AUTHOR=Ye Xianghua , Guo Dazhou , Tseng Chen-Kan , Ge Jia , Hung Tsung-Min , Pai Ping-Ching , Ren Yanping , Zheng Lu , Zhu Xinli , Peng Ling , Chen Ying , Chen Xiaohua , Chou Chen-Yu , Chen Danni , Yu Jiaze , Chen Yuzhen , Jiao Feiran , Xin Yi , Huang Lingyun , Xie Guotong , Xiao Jing , Lu Le , Yan Senxiang , Jin Dakai , Ho Tsung-Ying TITLE=Multi-Institutional Validation of Two-Streamed Deep Learning Method for Automated Delineation of Esophageal Gross Tumor Volume Using Planning CT and FDG-PET/CT JOURNAL=Frontiers in Oncology VOLUME=11 YEAR=2022 URL=https://www.frontiersin.org/journals/oncology/articles/10.3389/fonc.2021.785788 DOI=10.3389/fonc.2021.785788 ISSN=2234-943X ABSTRACT=Background

The current clinical workflow for esophageal gross tumor volume (GTV) contouring relies on manual delineation with high labor costs and inter-user variability.

Purpose

To validate the clinical applicability of a deep learning multimodality esophageal GTV contouring model, developed at one institution whereas tested at multiple institutions.

Materials and Methods

We collected 606 patients with esophageal cancer retrospectively from four institutions. Among them, 252 patients from institution 1 contained both a treatment planning CT (pCT) and a pair of diagnostic FDG-PET/CT; 354 patients from three other institutions had only pCT scans under different staging protocols or lacking PET scanners.
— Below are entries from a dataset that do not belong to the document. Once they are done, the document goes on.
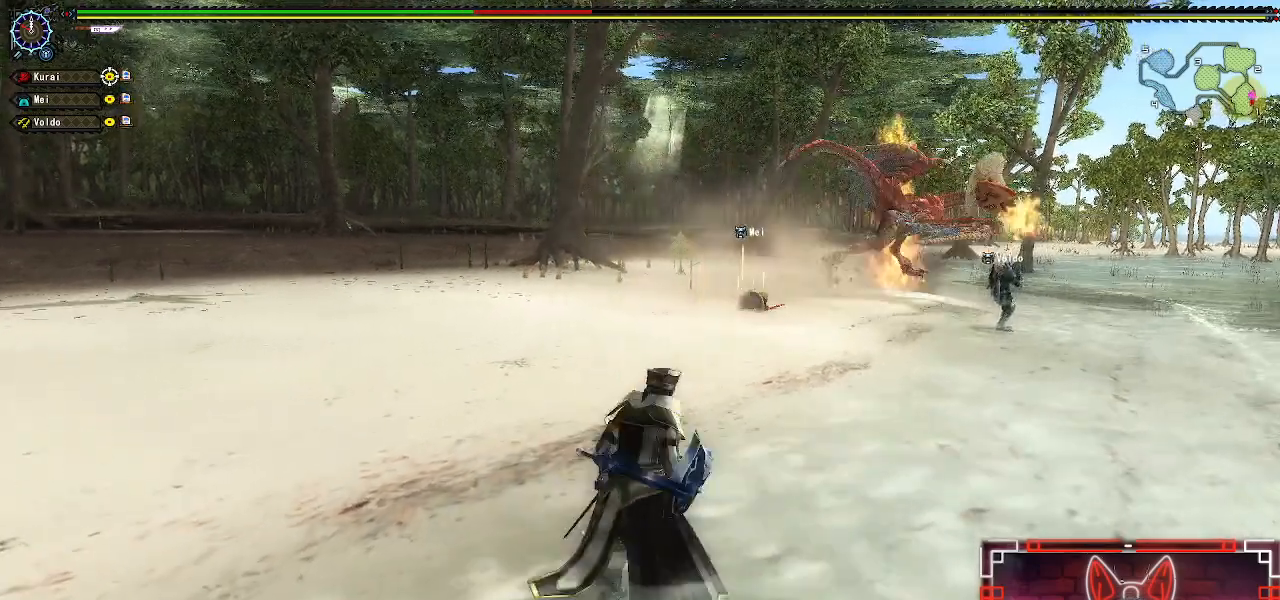
{"dt_ms": 500, "buttons": ["X"], "left_stick": "center", "right_stick": "center", "events": [[17, "X", "up"], [83, "X", "down"], [200, "X", "up"], [283, "X", "down"], [400, "X", "up"], [400, "left_stick", "center"], [467, "X", "down"]]}
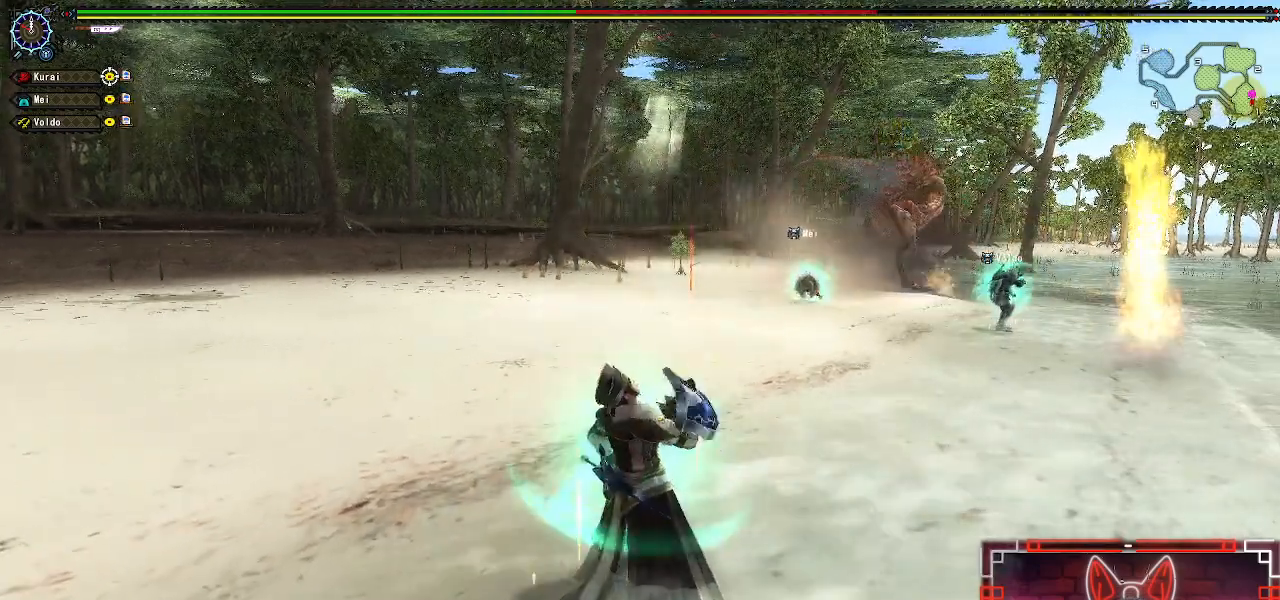
{"dt_ms": 500, "buttons": [], "left_stick": "center", "right_stick": "center", "events": [[117, "X", "up"]]}
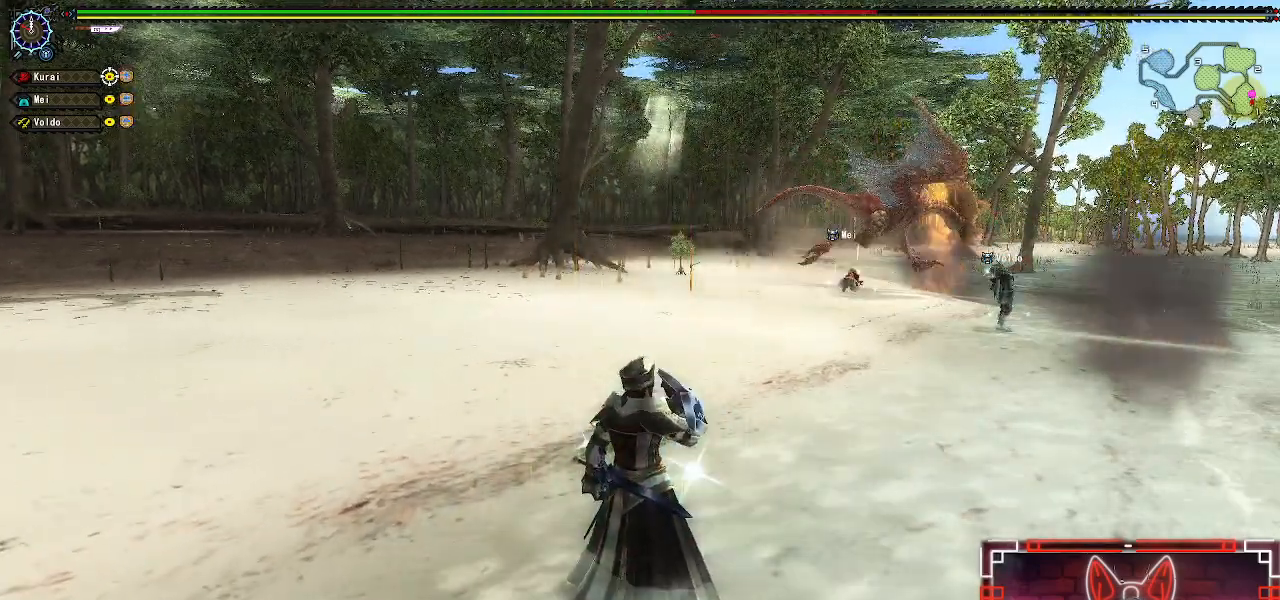
{"dt_ms": 500, "buttons": ["X"], "left_stick": "center", "right_stick": "center", "events": [[483, "X", "down"]]}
A two-streamed deep learning model for GTV segmentation was developed using pCT and PET/CT scans of a subset (148 patients) from institution 1. This built model had the flexibility of segmenting GTVs via only pCT or pCT+PET/CT combined when available. For independent evaluation, the remaining 104 patients from institution 1 behaved as an unseen internal testing, and 354 patients from the other three institutions were used for external testing. Degrees of manual revision were further evaluated by human experts to assess the contour-editing effort. Furthermore, the deep model’s performance was compared against four radiation oncologists in a multi-user study using 20 randomly chosen external patients. Contouring accuracy and time were recorded for the pre- and post-deep learning-assisted delineation process.